Hence the overcounting happens, because you confuse the two groups of five while picking them in an order. And that's why you divide by $2$, because you know you are only to confuse a group of five with another group of five, so the two get mixed up, and you divide to two to negate the order in which the groups are picked.
In general, it is not wrong to overcount. However, it is important to see where order comes into play, and where simply grouping comes into play. When you are picking objects and arranging them, then you are desiring order. However, when you are picking groups, then neither does the inter group arrangement matter nor does the intra group arrangement matter. What I mean to say is , the arrangements (A,B) and (B,A) is an intra arrangement of the group, which we avoid by taking combinations instead of permutations. However, $(A,B),(C,D,E,F,G),(H,I,J,K,L)$ is an inter arrangement of groups, and one that differs from $(A,B),(H,I,J,K,L),(C,D,E,F,G)$ according to your logic, because this involves the order of picking, which in truth is irrelevant. To avoid this discrepancy, we divide by $2$, because this gets rid of the inter arrangement mess. Thus over counting takes place.

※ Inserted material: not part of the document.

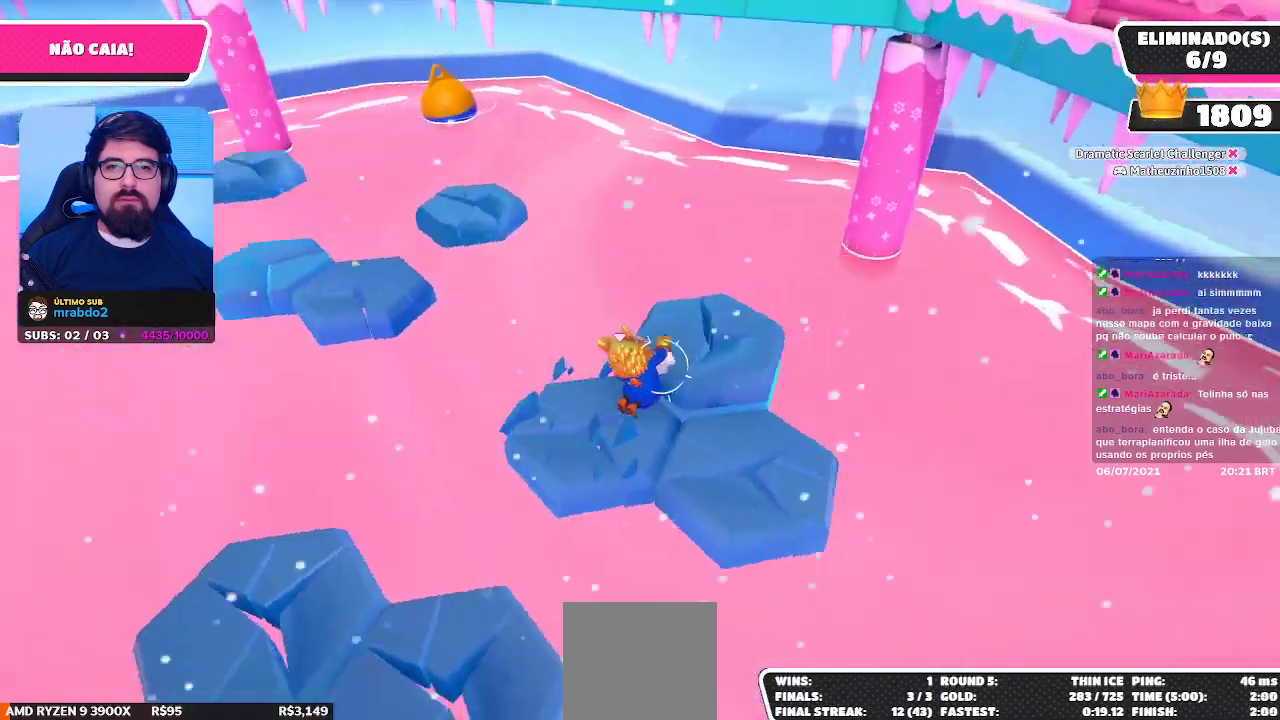
{"buttons": [], "left_stick": "up-right", "right_stick": "center", "events": [[17, "right_stick", "up-left"], [83, "left_stick", "left"], [217, "right_stick", "center"], [383, "left_stick", "up"], [433, "left_stick", "up-right"]]}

Let me phrase you questions for practice :
Suppose you have 14 people. How many ways are there to divide them into seven groups of two each?
Suppose you have 65 people. How many ways are there to divide them into seven groups of seven and four groups of four?
Either get back with the answer, because if you get it right, you are on the right track. Always devise an algorithm, and then think about avoiding inter and intra grouping.
Best Answer
You are correct in saying that the first person can be chosen in $6$ ways, the second in $5$ & the third in $4$ ... BUT
This group of $3$ people could have been chosen $3!$ ways ... SO
there will be $6 \times 5 \times 4 /3!$ ways.
Another way to think about it is ... how many ways could you choose $3$ people from $6$ ... $\binom{6}{3} = \color{red}{20}$.